There were actually several markets, each specialising in different produce. Most were around Glasgow Cross and comprised no more than street stalls. Testifying to the burgh's growth, some were dispersed during the 17th century to areas like the Wyndhead (upper High Street) and the Rottenrow district. In the 1750s new, covered, and substantial market facilities were developed in the King Street and Bridgegate areas.
The post-Reformation period placed a great emphasis on education. The University of Glasgow nearly collapsed before the Crown provided it, in 1577, with a fiscal and constitutional structure that secured its future. Town and gown relations were occasionally strained but the University was undoubtedly regarded by the town as one of its chief assets, an institution which set Glasgow apart from most other burghs.

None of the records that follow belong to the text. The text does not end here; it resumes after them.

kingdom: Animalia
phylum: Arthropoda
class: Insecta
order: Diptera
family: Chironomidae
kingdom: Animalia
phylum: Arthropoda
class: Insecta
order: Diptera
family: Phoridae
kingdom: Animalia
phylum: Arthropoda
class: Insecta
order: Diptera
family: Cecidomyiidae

The burgh grammar school, on the west side of High Street, specialised in Latin instruction while other schools included (in 1639), four "English" schools and a writing school. It seems likely that the standard of schooling played some part in Glasgow's commercial successes: certainly, a decision in 1660 to license a school for teaching mathematics, a subject associated with accounting and navigation, emphasises the enlightened approach which the town's authorities so often adopted in educational affairs.

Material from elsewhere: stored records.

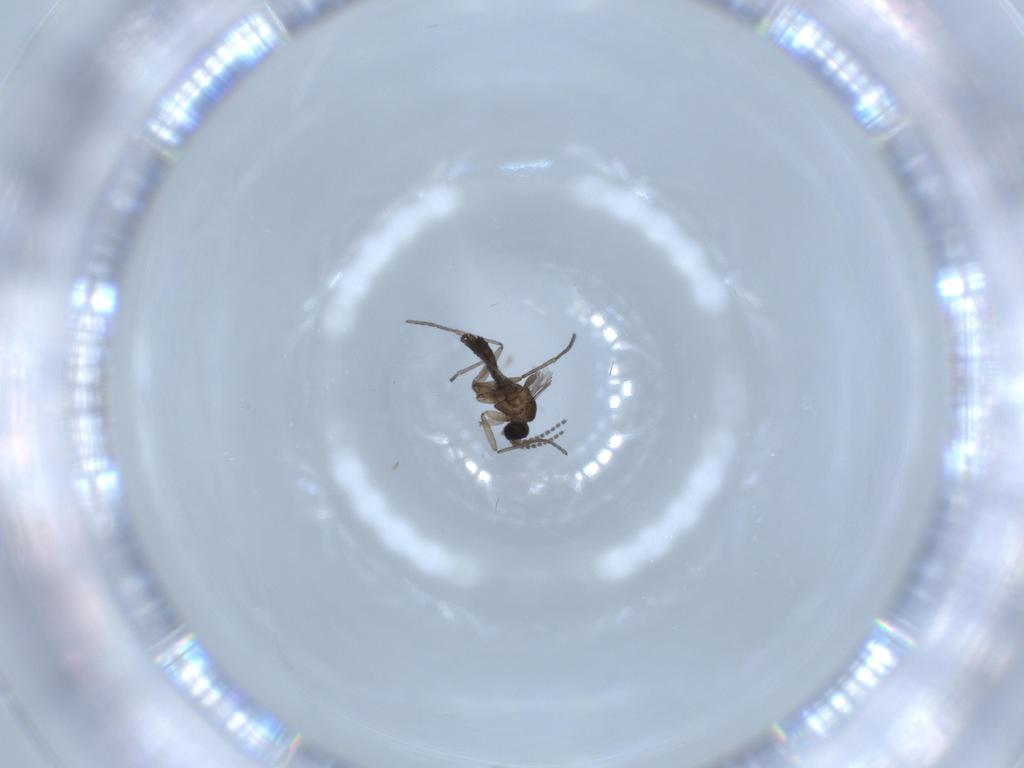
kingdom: Animalia
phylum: Arthropoda
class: Insecta
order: Diptera
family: Sciaridae
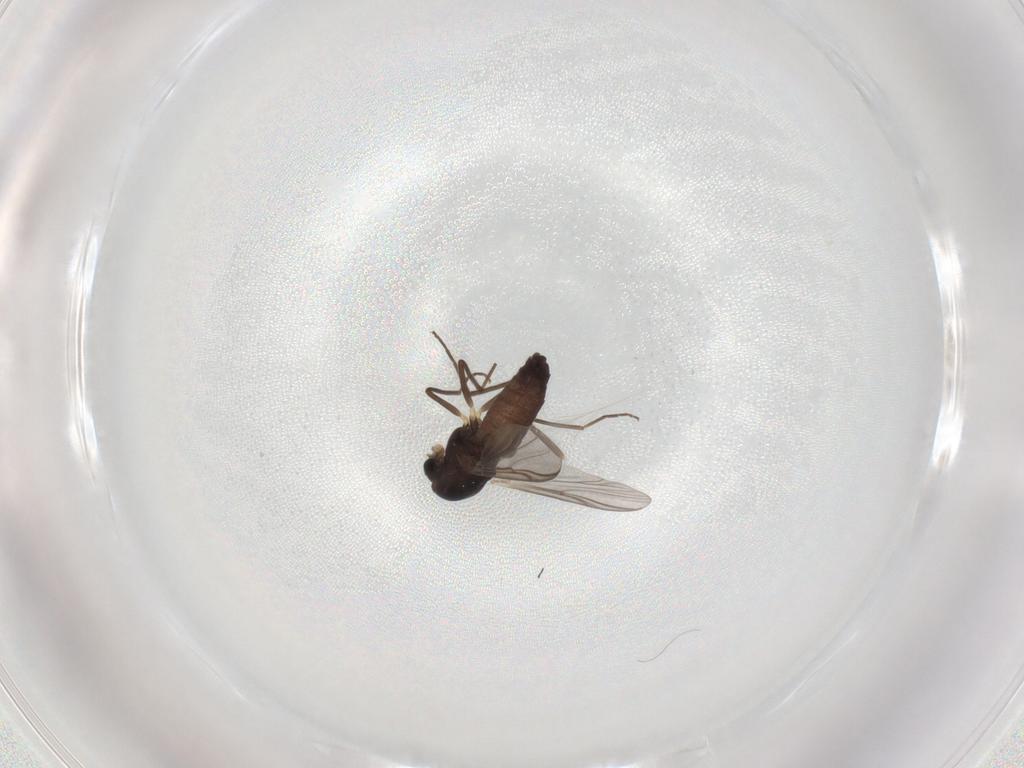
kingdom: Animalia
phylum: Arthropoda
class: Insecta
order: Diptera
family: Chironomidae
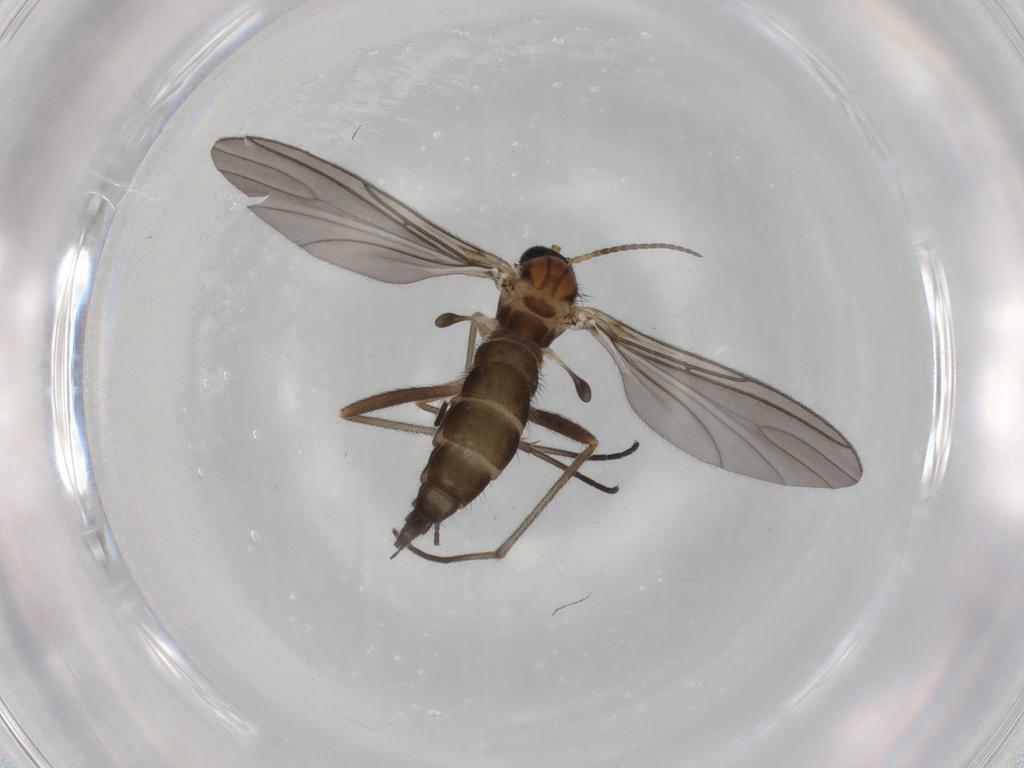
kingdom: Animalia
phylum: Arthropoda
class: Insecta
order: Diptera
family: Sciaridae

Housing was overcrowded, the streets were filthy and the water supply was often polluted. Public health bye-laws were issued annually but, not surprisingly, diseases flourished. Leprosy was still endemic but far more serious was the plague ("the pest"), which periodically arrived from the continent via the ports of the east coast.
In the 16th and early 17th centuries, plague was rife and the authorities in Glasgow frequently issued emergency statutes that strove to control passage in and out of the burgh. If the disease reached the burgh, the sick were quarantined on the Gallowmuir. The mortality statistics are not known but, given the undeveloped state of medicine, the result of these apparently primitive measures is impressive, since the "pest" had ceased to be a major threat by the late 17th century. Of course, other challenges, like smallpox and cholera, had yet to be tackled.
Disputes (and worse) often arose between citizens and the burgh court had to intervene. Murder cases were usually tried before the crown justices, but could be dealt with by the burgh's bailies if the deceased's family accepted compensation, a useful device for preventing blood feuds. Assaults usually merited a fine. Thieves were treated more severely, being scourged and banished on pain of drowning without trial if they attempted return. Slanderers were also rigorously punished, since their accusations could prove acutely embarrassing, if not actually dangerous. Executions and other punishments were public.
Although public punishments could attract large crowds there were healthier diversions for Glasgow's inhabitants. Football was popular and a leather-worker was admitted burgess in 1590 for having provided "sex guid and sufficient fut ballis" each year. The town's minstrels and pipers played at civic banquets, and probably also at events like the "playe and pastime" mentioned in June 1599. Strolling players, forever frowned upon by the authorities as little better than vagabonds, would visit from time to time. By the 18th century, coffee houses were appearing in the centre of town, along with local newspapers (beginning in 1715 with the Glasgow Courant). Public playhouses opened though these sometimes were attacked by mobs on account of their supposed immoral influence. There can have been few fears about another form of entertainment, mentioned in 1760: "the exercise of the golf" on Glasgow Green.